What the exercise asks: Return every line of the material below that contains the word "family".

————————

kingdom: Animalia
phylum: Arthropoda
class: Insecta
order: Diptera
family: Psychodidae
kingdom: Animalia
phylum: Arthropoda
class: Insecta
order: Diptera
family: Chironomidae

————————

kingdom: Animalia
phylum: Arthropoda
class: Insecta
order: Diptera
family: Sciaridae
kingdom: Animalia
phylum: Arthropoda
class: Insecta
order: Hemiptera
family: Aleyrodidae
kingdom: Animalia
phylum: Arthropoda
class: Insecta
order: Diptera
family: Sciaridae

————————

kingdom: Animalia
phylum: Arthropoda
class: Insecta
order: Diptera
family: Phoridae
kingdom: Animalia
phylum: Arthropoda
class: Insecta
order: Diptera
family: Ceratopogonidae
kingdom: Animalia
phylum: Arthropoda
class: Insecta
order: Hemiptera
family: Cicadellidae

————————

Solved exercise:
family: Psychodidae
family: Chironomidae
family: Sciaridae
family: Aleyrodidae
family: Sciaridae
family: Phoridae
family: Ceratopogonidae
family: Cicadellidae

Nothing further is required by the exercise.